Description: A lander on the surface of Venus is heated by the 460 C surface temperature, which, even with the best current designs using passive insulation, cause its electronics to fail in much less than a day. Active cooling concepts are not only exceedingly heavy but also exceedingly inefficient. TDA proposes a new insulation for the exterior of the lander that incorporates heat rejection mechanisms that apparently have not been previously considered for the Venus surface. Our insulation will make use of a flexible material that has been recently developed at TDA, and we will compare it to other potential but brittle insulations. Order-of-magnitude calculations suggest that the lifetime of the lander can be extended from hours to days.

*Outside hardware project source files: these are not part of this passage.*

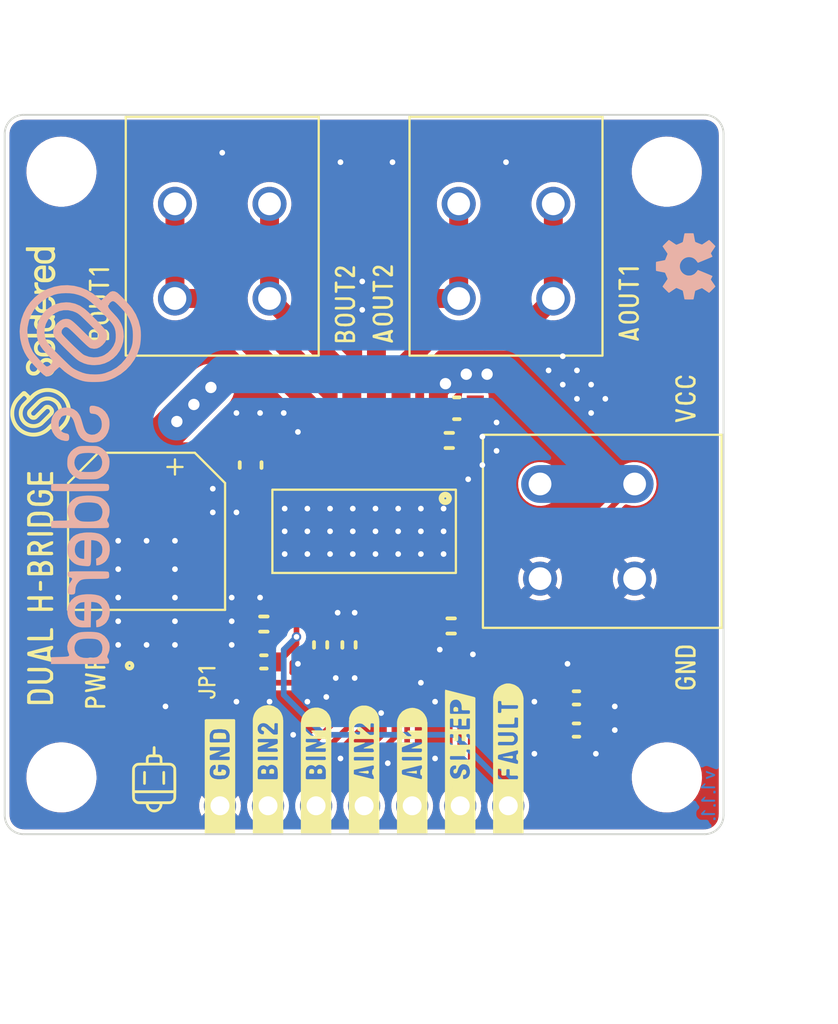
<source format=kicad_pcb>
(kicad_pcb (version 20210126) (generator pcbnew)

  (general
    (thickness 1.6)
  )

  (paper "A4")
  (layers
    (0 "F.Cu" signal)
    (31 "B.Cu" signal)
    (32 "B.Adhes" user "B.Adhesive")
    (33 "F.Adhes" user "F.Adhesive")
    (34 "B.Paste" user)
    (35 "F.Paste" user)
    (36 "B.SilkS" user "B.Silkscreen")
    (37 "F.SilkS" user "F.Silkscreen")
    (38 "B.Mask" user)
    (39 "F.Mask" user)
    (40 "Dwgs.User" user "User.Drawings")
    (41 "Cmts.User" user "User.Comments")
    (42 "Eco1.User" user "User.Eco1")
    (43 "Eco2.User" user "User.Eco2")
    (44 "Edge.Cuts" user)
    (45 "Margin" user)
    (46 "B.CrtYd" user "B.Courtyard")
    (47 "F.CrtYd" user "F.Courtyard")
    (48 "B.Fab" user)
    (49 "F.Fab" user)
    (50 "User.1" user)
    (51 "User.2" user)
    (52 "User.3" user)
    (53 "User.4" user)
    (54 "User.5" user)
    (55 "User.6" user)
    (56 "User.7" user)
    (57 "User.8" user)
    (58 "User.9" user)
  )

  (setup
    (stackup
      (layer "F.SilkS" (type "Top Silk Screen"))
      (layer "F.Paste" (type "Top Solder Paste"))
      (layer "F.Mask" (type "Top Solder Mask") (color "Green") (thickness 0.01))
      (layer "F.Cu" (type "copper") (thickness 0.035))
      (layer "dielectric 1" (type "core") (thickness 1.51) (material "FR4") (epsilon_r 4.5) (loss_tangent 0.02))
      (layer "B.Cu" (type "copper") (thickness 0.035))
      (layer "B.Mask" (type "Bottom Solder Mask") (color "Green") (thickness 0.01))
      (layer "B.Paste" (type "Bottom Solder Paste"))
      (layer "B.SilkS" (type "Bottom Silk Screen"))
      (copper_finish "None")
      (dielectric_constraints no)
    )
    (aux_axis_origin 100 130)
    (grid_origin 100 130)
    (pcbplotparams
      (layerselection 0x00010fc_ffffffff)
      (disableapertmacros false)
      (usegerberextensions false)
      (usegerberattributes true)
      (usegerberadvancedattributes true)
      (creategerberjobfile true)
      (svguseinch false)
      (svgprecision 6)
      (excludeedgelayer true)
      (plotframeref false)
      (viasonmask false)
      (mode 1)
      (useauxorigin true)
      (hpglpennumber 1)
      (hpglpenspeed 20)
      (hpglpendiameter 15.000000)
      (dxfpolygonmode true)
      (dxfimperialunits true)
      (dxfusepcbnewfont true)
      (psnegative false)
      (psa4output false)
      (plotreference true)
      (plotvalue true)
      (plotinvisibletext false)
      (sketchpadsonfab false)
      (subtractmaskfromsilk false)
      (outputformat 1)
      (mirror false)
      (drillshape 0)
      (scaleselection 1)
      (outputdirectory "../../OUTPUTS/V1.0/")
    )
  )


  (net 0 "")
  (net 1 "VIN")
  (net 2 "GND")
  (net 3 "5V")
  (net 4 "Net-(C6-Pad2)")
  (net 5 "Net-(C6-Pad1)")
  (net 6 "Net-(D1-Pad1)")
  (net 7 "Net-(C4-Pad2)")
  (net 8 "AOUT1")
  (net 9 "AOUT2")
  (net 10 "BOUT2")
  (net 11 "BOUT1")
  (net 12 "~SLEEP")
  (net 13 "AIN1")
  (net 14 "AIN2")
  (net 15 "BIN1")
  (net 16 "BIN2")
  (net 17 "~FAULT")
  (net 18 "Net-(R3-Pad1)")
  (net 19 "Net-(R1-Pad1)")

  (footprint "buzzardLabel" (layer "F.Cu") (at 124.08 130.4 90))

  (footprint "buzzardLabel" (layer "F.Cu") (at 119 130.4 90))

  (footprint "Soldered Graphics:Logo-Front-SolderedFULL-10mm" (layer "F.Cu") (at 101.9 104 90))

  (footprint "buzzardLabel" (layer "F.Cu") (at 118 102 90))

  (footprint "e-radionica.com footprinti:HOLE_3.2mm" (layer "F.Cu") (at 103 127))

  (footprint "e-radionica.com footprinti:0603R" (layer "F.Cu") (at 130.225 124.5 180))

  (footprint "e-radionica.com footprinti:0402LED" (layer "F.Cu") (at 106 122 90))

  (footprint "e-radionica.com footprinti:0402R" (layer "F.Cu") (at 107.5 122 -90))

  (footprint "e-radionica.com footprinti:FIDUCIAL_23" (layer "F.Cu") (at 135.8 114))

  (footprint "e-radionica.com footprinti:HTSSOP-28" (layer "F.Cu") (at 119 114 -90))

  (footprint "e-radionica.com footprinti:HOLE_3.2mm" (layer "F.Cu") (at 135 127))

  (footprint "e-radionica.com footprinti:0603C" (layer "F.Cu") (at 123.6 119))

  (footprint "Soldered Graphics:Logo-Back-OSH-3.5mm" (layer "F.Cu") (at 136 100 90))

  (footprint "e-radionica.com footprinti:0603R" (layer "F.Cu") (at 118.2 120 90))

  (footprint "buzzardLabel" (layer "F.Cu") (at 104.8 122 90))

  (footprint "Soldered Graphics:Symbol-Front-Motor" (layer "F.Cu") (at 107.9 127.1 180))

  (footprint "buzzardLabel" (layer "F.Cu") (at 121.54 130.4 90))

  (footprint "buzzardLabel" (layer "F.Cu") (at 101.9 117 90))

  (footprint "e-radionica.com footprinti:0603R" (layer "F.Cu") (at 116.7 120 -90))

  (footprint "e-radionica.com footprinti:0603R" (layer "F.Cu") (at 130.225 122.8))

  (footprint "buzzardLabel" (layer "F.Cu") (at 136 107 90))

  (footprint "buzzardLabel" (layer "F.Cu") (at 110.7 122 90))

  (footprint "e-radionica.com footprinti:HOLE_3.2mm" (layer "F.Cu") (at 103 95))

  (footprint "e-radionica.com footprinti:SMD-JUMPER-CONNECTED_TRACE_SLODERMASK" (layer "F.Cu") (at 109.5 122 90))

  (footprint "buzzardLabel" (layer "F.Cu") (at 133 102 90))

  (footprint "e-radionica.com footprinti:ELECTROLITIC_CAP_8x8x14.5" (layer "F.Cu") (at 107.5 114 -90))

  (footprint "buzzardLabel" (layer "F.Cu") (at 136 121.2 90))

  (footprint "buzzardLabel" (layer "F.Cu")
    (tedit 0) (tstamp 974aceb7-ba1d-46c4-bd91-431c17ea2065)
    (at 113.92 130.4 90)
    (attr board_only exclude_from_pos_files exclude_from_bom)
    (fp_text reference "" (at 0 0 90) (layer "F.SilkS")
      (effects (font (size 1.27 1.27) (thickness 0.15)))
      (tstamp 3acf008d-00f3-4add-a66d-9c9a6232b45
... [458241 chars truncated]
</source>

Benefits: The insulation is being designed for a Venus lander. In some sense, it is an enabling technology for a Venus lander, since surely the life expectancy of a mission must be substantially enhanced over the historical Pioneer and Venera probes in order for the mission to be funded. Even so, the materials and techniques developed during this project are potentially useful for a wide range of thermal protection systems (TPS), and could potentially be redesigned for use in applications such as (re-)entry heatshields, both deployable and static.

Thermal protection is also of substantial interest for a host of military applications, primarily including re-entry heatshields, rocket nozzles and internal insulation for solid rocket motor cases.